There are a number of changing parameters regarding reimbursement for telehealth services. Only recently has the Federal Government really weighed in on helping with both physicians and providers being able to charge for technology-driven services. The early assistance was focused on providing to rural or underserved markets, but the evolving technology and demands of the US consumer market, the Federal Government is granting more support. However, many states are slow in being as supportive. This impacts insurance companies’ willingness to change their contracts with providers. It is only in the past few years that insurance companies are starting to understand the benefits, both clinically and economically of providing the services through technology. This has come partially as states begin to adopt legislation requiring them to cover such payments.
" “Early is on-time, on-time is late, and late is unacceptable!” Will your organization be early or just in time for the telemedicine world of tomorrow? "
Many states vary on reimbursement and execution requirements. For example, some states support reimbursement only with existing patient to physician relationships. Others will support a range from video reimbursement with first time encounters to a “store and forward” video engagement. Some will require a special licensing of the physician before telehealth services can be offered. Slightly more than half of the states have established a special informed consent policy that must be abided. The variations can be a challenge to large providers who operate in multiple states.

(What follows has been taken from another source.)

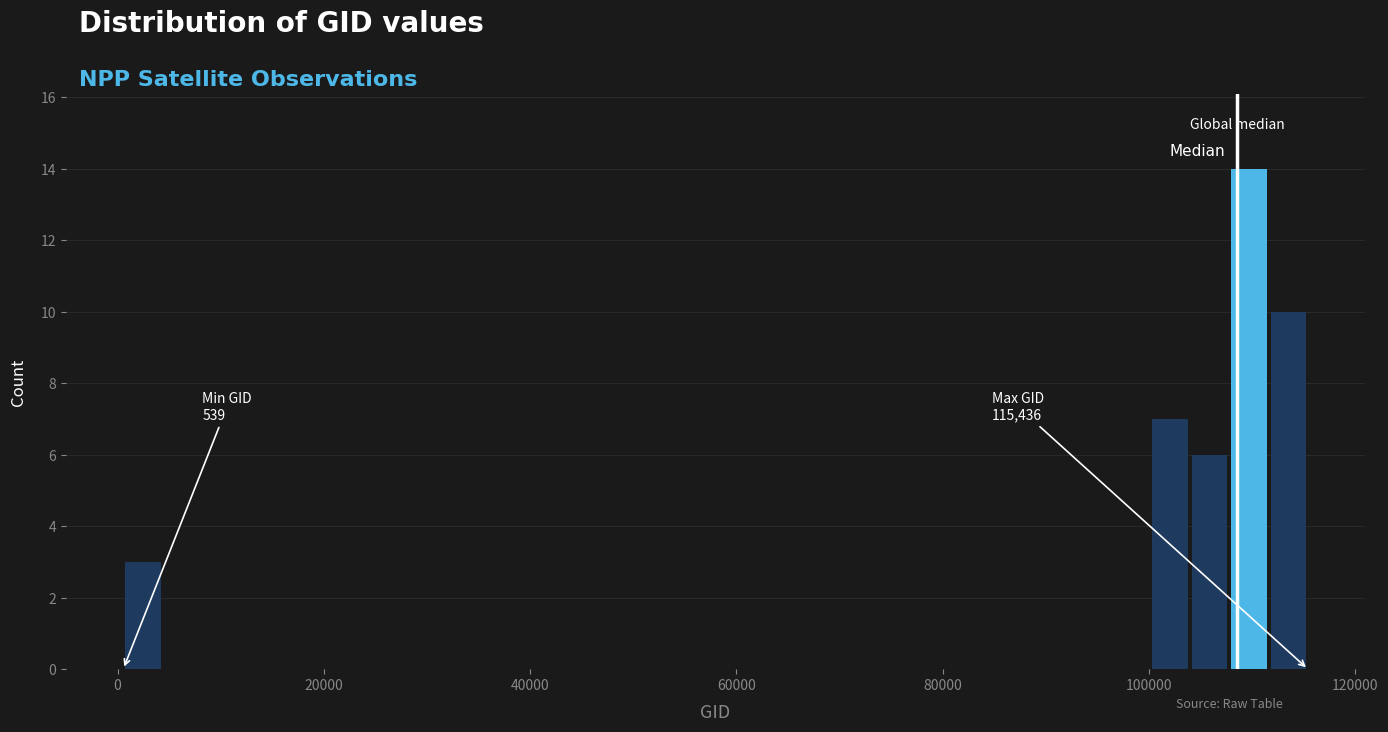

Around what value on the x-axis is the tallest bar? Give the approximate position of its centre, as read against the axis.

110000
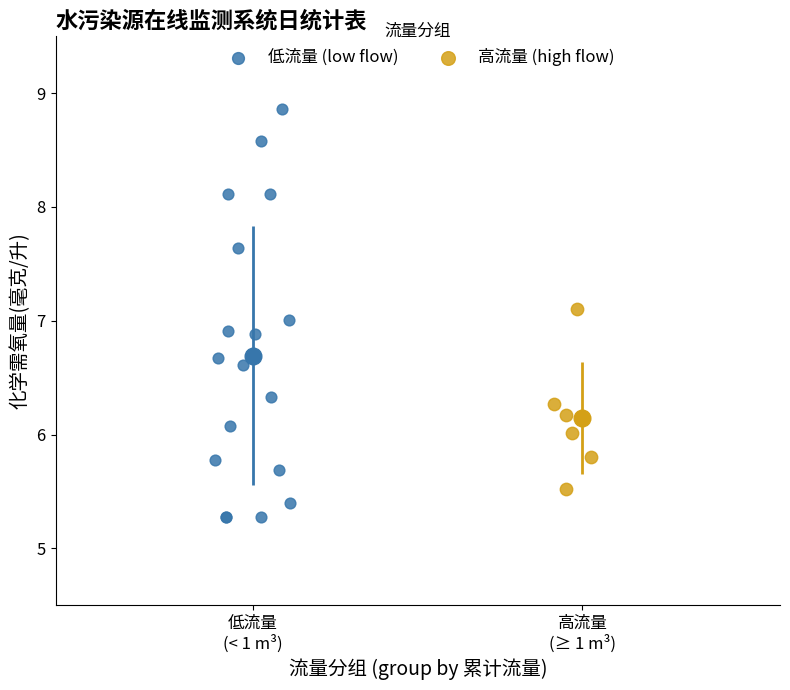

Which series contains the highest Y value?

低流量 (low flow)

For a more direct comparison, the State of Louisiana recently passed the Louisiana Telehealth Act this past June which prohibits payers from requiring an in-person visit as a condition of payment. It is one of nine states that requires special licensure by the physician to provide telemedicine services. It is also one of 26 states that has specific requirements for an informed consent for telemedicine.
Although many states have already passed legislation covering payment requirements by insurers, several states have pending legislation to insure coverage. The pending legislation varies from state to state as to what it may address or require. This makes preparation more challenging to meet the demand for such services. Many of States have specifically addressed the payment through their Medicaid program to insure the under insure have access.
Much of this would be the domain of the revenue cycle teams to follow and adopt as appropriate. So, what would this mean to the information technology department of a provider? IT departments are at the center of process flows to insure the different components connect; provide the ability to capture the correct data and pass the information as needed. The IT department must insure the application environment is ready to meet the requirements of the telemedicine program. It cannot rely on a telemedicine platform by itself. The different supporting applications and interfaces must be ready as well.
The following are some suggested questions to start the thought process. Can your telemedicine tools connect with Medical Staff Office’s credentialing programs; can your telemedicine tools properly interface with the Revenue Cycle systems; does your EHR accept the documentation to meet the state compliance requirements for the telemedicine program; does your consumer facing website for telemedicine maintain the proper tracking tools and meet the state informed consent requirements? Are you providing the services and then billing the patients or are you contracting for these services and passing the bill to the patient? What services are setup to be billed and how will they be identified and captured? Do you have systems compliant with both state and federal laws? These few questions are just a sample of the questions to begin the thought process which IT must insure exists within the healthcare provider application environment. If you are involved with a large organization that happens to be multi-state, the level of complexity is potentially exponentially more complex.
Telemedicine is the future of healthcare. The disruptive nature of this new approach will not only transform the processes of the provider world, it will represent a significant change in focus for many Information Technology providers. Providers must be ready to bill for the services when and where they are provided as soon as they are allowed. An old phrase used in different environments is: “Early is on-time, on-time is late, and late is unacceptable!” Will your organization be early or just in time for the telemedicine world of tomorrow?